→ Records for this exercise:

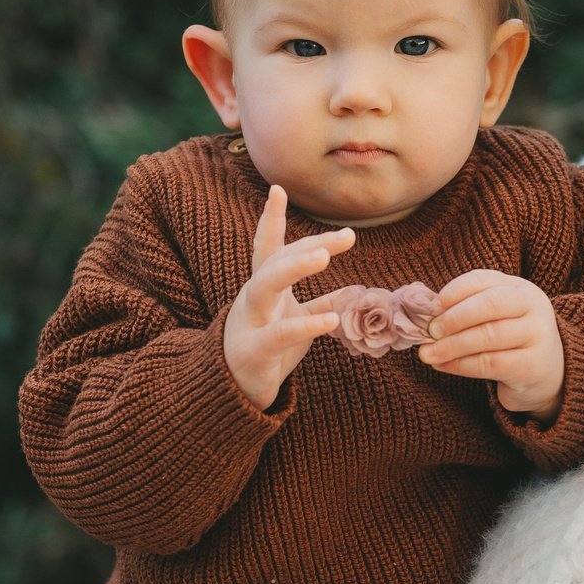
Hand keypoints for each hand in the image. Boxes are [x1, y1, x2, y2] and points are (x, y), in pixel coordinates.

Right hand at [224, 185, 354, 409]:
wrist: (231, 393)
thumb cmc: (266, 352)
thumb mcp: (294, 323)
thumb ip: (319, 305)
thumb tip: (352, 291)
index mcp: (264, 289)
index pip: (268, 248)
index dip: (271, 219)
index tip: (277, 190)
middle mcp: (254, 299)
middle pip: (276, 261)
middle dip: (307, 245)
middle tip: (345, 236)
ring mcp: (250, 322)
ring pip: (266, 286)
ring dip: (294, 268)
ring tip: (324, 257)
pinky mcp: (254, 351)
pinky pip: (280, 334)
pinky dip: (307, 325)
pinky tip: (332, 318)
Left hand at [419, 270, 564, 421]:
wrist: (548, 376)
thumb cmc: (511, 341)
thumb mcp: (496, 318)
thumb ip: (465, 311)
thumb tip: (422, 313)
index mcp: (520, 288)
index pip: (483, 280)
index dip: (454, 291)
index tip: (431, 306)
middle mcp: (534, 306)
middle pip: (490, 304)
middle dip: (454, 317)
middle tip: (430, 331)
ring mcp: (537, 336)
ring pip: (488, 335)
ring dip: (451, 345)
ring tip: (428, 354)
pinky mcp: (532, 366)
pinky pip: (490, 363)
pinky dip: (461, 365)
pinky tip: (443, 366)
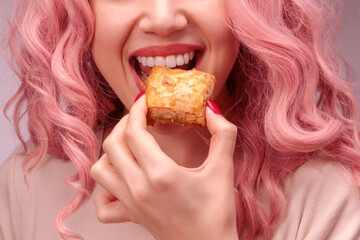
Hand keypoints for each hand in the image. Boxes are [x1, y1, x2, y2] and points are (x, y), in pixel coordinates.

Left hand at [90, 94, 238, 239]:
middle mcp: (139, 188)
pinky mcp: (130, 216)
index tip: (144, 100)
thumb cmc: (217, 212)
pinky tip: (122, 179)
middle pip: (113, 145)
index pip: (134, 132)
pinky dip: (105, 188)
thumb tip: (211, 109)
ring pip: (101, 169)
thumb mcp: (224, 169)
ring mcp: (131, 204)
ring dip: (111, 151)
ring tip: (130, 144)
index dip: (137, 110)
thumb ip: (223, 134)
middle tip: (141, 117)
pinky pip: (103, 202)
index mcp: (160, 174)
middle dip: (125, 124)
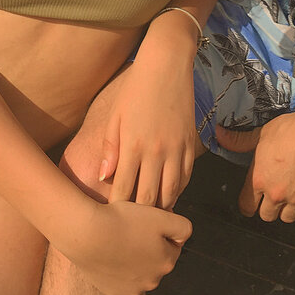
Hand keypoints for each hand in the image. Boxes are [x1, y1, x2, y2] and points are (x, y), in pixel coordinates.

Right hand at [59, 199, 191, 294]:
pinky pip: (120, 279)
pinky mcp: (113, 292)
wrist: (87, 234)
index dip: (160, 231)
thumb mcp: (160, 216)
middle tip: (131, 229)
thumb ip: (182, 227)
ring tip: (118, 240)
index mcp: (167, 262)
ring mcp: (132, 290)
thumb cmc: (124, 221)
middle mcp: (153, 282)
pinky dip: (117, 268)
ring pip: (138, 271)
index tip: (146, 221)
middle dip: (148, 247)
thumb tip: (184, 236)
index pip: (172, 245)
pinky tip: (109, 253)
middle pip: (155, 260)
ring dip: (133, 259)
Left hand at [100, 45, 196, 211]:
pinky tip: (169, 197)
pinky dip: (177, 192)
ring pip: (170, 194)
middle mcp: (156, 153)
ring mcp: (176, 150)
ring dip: (160, 209)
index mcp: (132, 146)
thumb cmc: (134, 90)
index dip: (117, 209)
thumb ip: (110, 149)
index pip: (123, 190)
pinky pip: (185, 178)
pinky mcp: (189, 145)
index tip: (111, 220)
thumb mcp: (116, 116)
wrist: (166, 66)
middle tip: (131, 228)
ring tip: (150, 220)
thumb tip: (104, 178)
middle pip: (148, 199)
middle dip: (139, 217)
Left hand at [217, 112, 294, 222]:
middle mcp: (275, 193)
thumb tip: (219, 135)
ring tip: (290, 196)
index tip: (251, 203)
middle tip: (273, 197)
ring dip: (288, 210)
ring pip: (287, 218)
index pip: (247, 205)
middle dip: (268, 208)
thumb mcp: (260, 134)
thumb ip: (239, 141)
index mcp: (259, 179)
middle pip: (267, 216)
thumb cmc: (289, 130)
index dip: (248, 205)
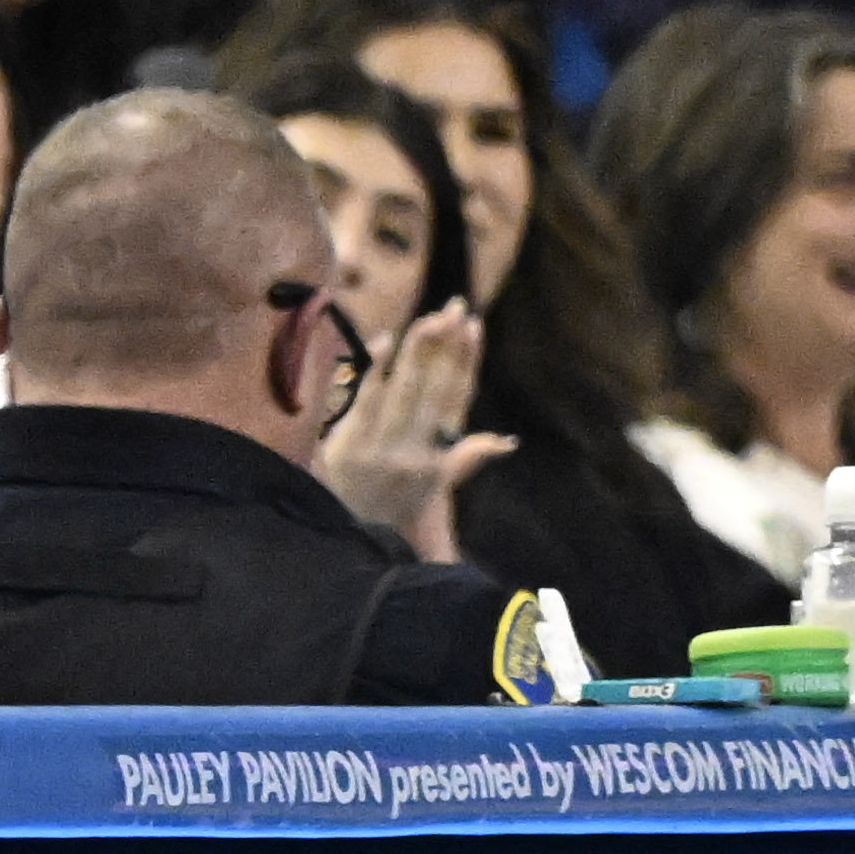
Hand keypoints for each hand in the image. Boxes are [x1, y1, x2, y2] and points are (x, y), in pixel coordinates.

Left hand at [316, 301, 510, 563]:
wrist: (350, 547)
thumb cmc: (392, 518)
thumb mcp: (435, 492)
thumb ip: (464, 460)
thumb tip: (505, 441)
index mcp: (437, 455)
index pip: (457, 398)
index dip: (467, 361)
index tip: (475, 327)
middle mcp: (415, 449)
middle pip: (435, 386)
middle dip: (446, 344)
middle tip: (456, 306)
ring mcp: (382, 447)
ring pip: (405, 388)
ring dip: (419, 349)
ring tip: (430, 316)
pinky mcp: (349, 447)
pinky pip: (366, 400)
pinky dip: (377, 369)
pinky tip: (386, 338)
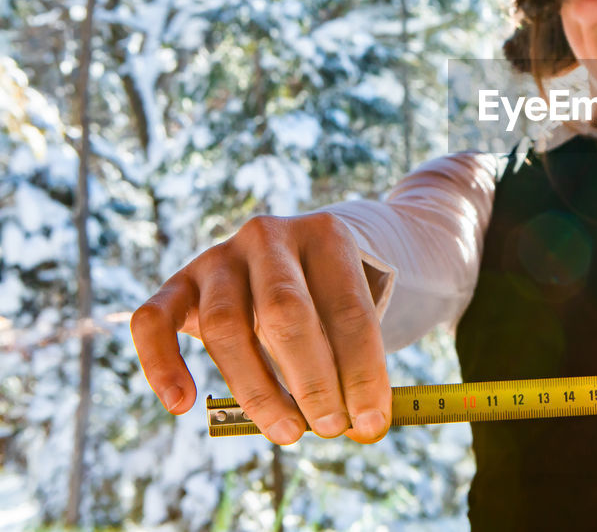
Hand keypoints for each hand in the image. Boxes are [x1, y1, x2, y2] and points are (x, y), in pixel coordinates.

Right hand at [130, 212, 390, 444]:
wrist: (290, 252)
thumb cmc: (327, 296)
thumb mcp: (351, 312)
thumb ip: (357, 360)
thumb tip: (367, 428)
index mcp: (326, 237)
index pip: (349, 310)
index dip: (362, 372)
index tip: (371, 424)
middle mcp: (269, 238)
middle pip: (286, 312)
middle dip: (313, 380)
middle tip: (330, 428)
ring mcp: (219, 257)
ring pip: (225, 325)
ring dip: (257, 389)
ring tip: (287, 432)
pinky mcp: (177, 282)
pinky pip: (153, 320)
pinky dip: (161, 364)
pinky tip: (182, 404)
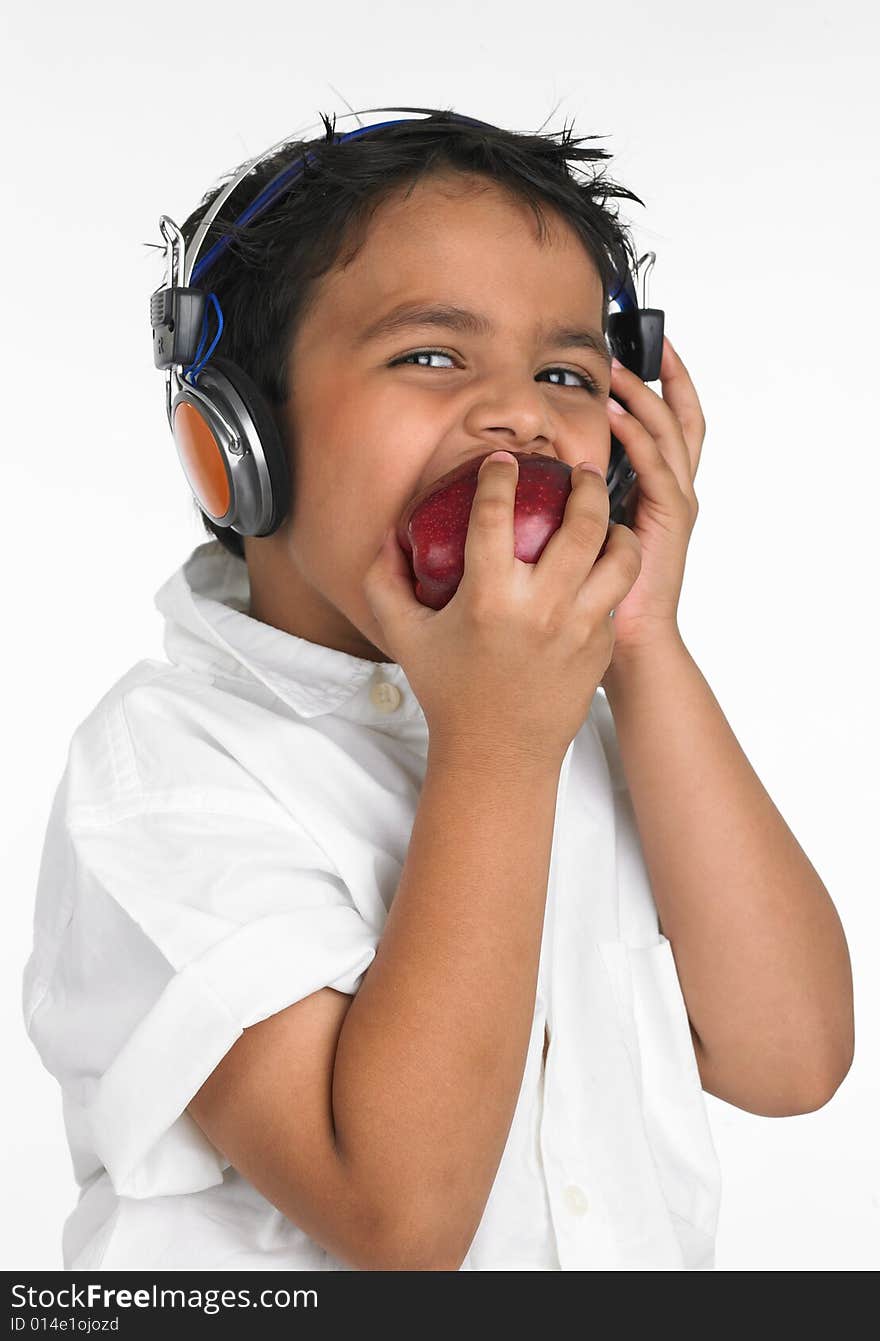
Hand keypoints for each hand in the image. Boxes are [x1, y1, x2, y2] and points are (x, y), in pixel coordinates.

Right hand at [363, 452, 641, 770]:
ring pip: (620, 557)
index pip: (495, 513)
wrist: (498, 753)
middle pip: (580, 523)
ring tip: (604, 515)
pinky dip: (614, 570)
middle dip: (584, 485)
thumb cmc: (450, 692)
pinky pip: (617, 594)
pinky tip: (602, 561)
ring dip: (615, 526)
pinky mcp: (599, 645)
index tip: (503, 462)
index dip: (499, 476)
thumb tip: (388, 536)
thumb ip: (385, 582)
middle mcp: (540, 608)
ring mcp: (578, 627)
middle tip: (579, 472)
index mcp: (488, 598)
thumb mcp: (405, 636)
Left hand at [602, 334, 704, 672]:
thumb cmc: (601, 590)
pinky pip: (656, 466)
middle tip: (629, 341)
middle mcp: (674, 487)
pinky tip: (614, 416)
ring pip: (669, 430)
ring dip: (642, 395)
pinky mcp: (670, 518)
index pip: (669, 421)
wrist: (628, 640)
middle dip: (660, 374)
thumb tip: (531, 466)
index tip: (637, 348)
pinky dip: (637, 437)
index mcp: (659, 487)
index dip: (661, 382)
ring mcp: (676, 500)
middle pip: (680, 414)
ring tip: (614, 369)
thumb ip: (575, 498)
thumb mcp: (587, 532)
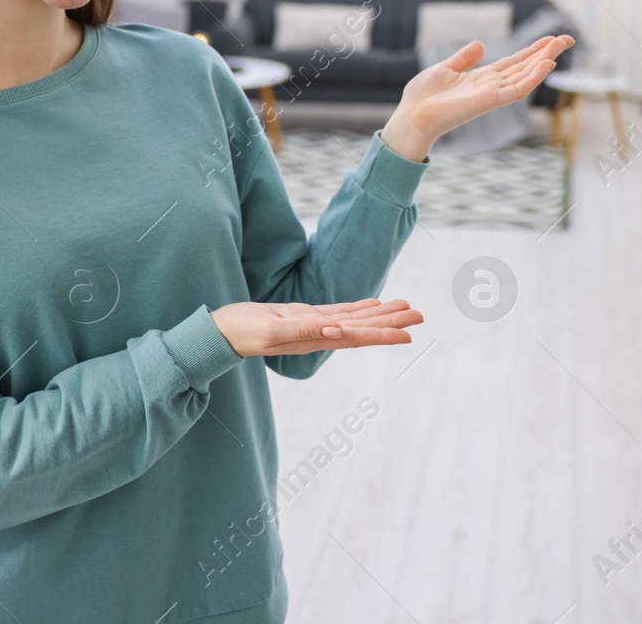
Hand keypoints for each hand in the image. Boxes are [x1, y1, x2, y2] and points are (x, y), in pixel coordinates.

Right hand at [208, 298, 423, 357]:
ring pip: (354, 319)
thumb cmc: (242, 332)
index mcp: (315, 338)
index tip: (408, 334)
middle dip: (391, 322)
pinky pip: (339, 312)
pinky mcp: (304, 316)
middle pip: (363, 328)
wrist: (221, 332)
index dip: (383, 334)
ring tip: (406, 307)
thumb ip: (303, 330)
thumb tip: (337, 330)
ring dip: (380, 314)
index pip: (356, 337)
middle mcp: (320, 334)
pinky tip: (372, 304)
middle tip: (420, 315)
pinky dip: (358, 309)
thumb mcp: (271, 330)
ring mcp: (313, 326)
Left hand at [381, 34, 575, 159]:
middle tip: (568, 38)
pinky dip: (533, 77)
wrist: (412, 114)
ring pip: (526, 76)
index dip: (533, 50)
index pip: (514, 62)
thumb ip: (463, 58)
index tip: (551, 39)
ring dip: (544, 60)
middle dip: (546, 52)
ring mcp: (493, 94)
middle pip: (525, 67)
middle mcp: (491, 86)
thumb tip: (480, 44)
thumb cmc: (423, 96)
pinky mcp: (490, 101)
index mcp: (482, 78)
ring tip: (561, 44)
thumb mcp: (444, 69)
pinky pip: (517, 89)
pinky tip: (546, 63)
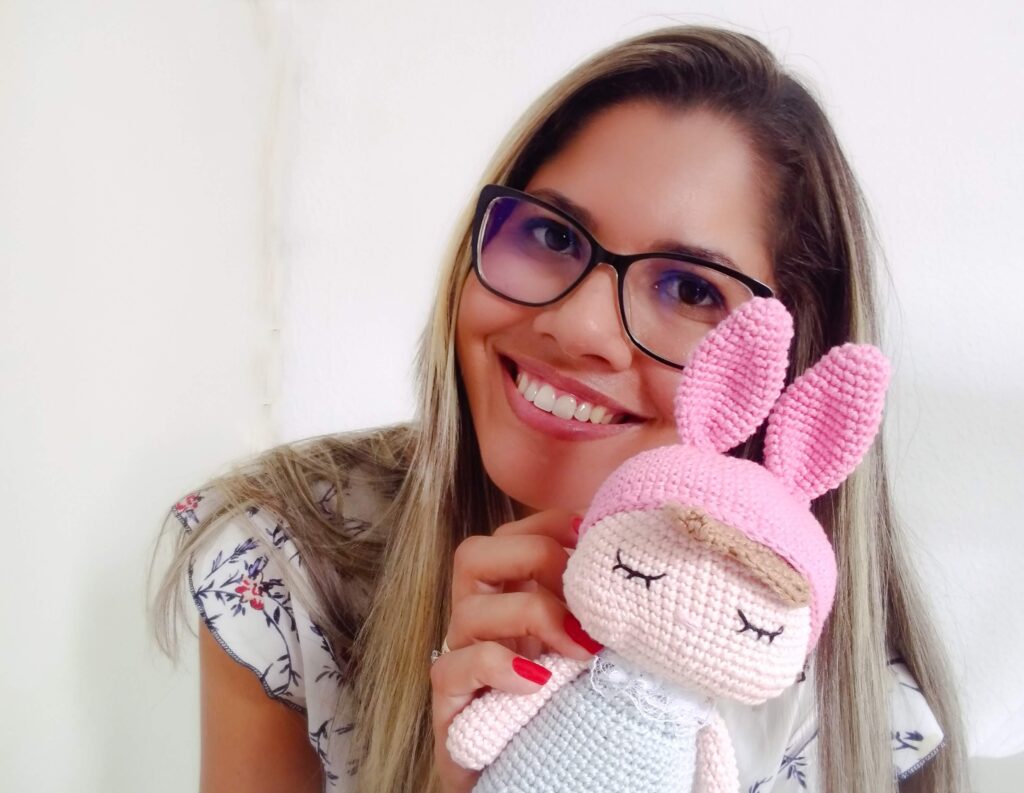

→ Work to complete: Filter the listing for the word "wrist" and copy each line that has it.

→ Answer to the problem:
wrist: (231, 393)
wrist: (548, 376)
wrist: (87, 234)
wrist: (166, 66)
wrist: (350, 547)
wrist: (290, 252)
wrist: (498, 753)
wrist: (628, 640)
wrist: (221, 332)
wrist: (412, 114)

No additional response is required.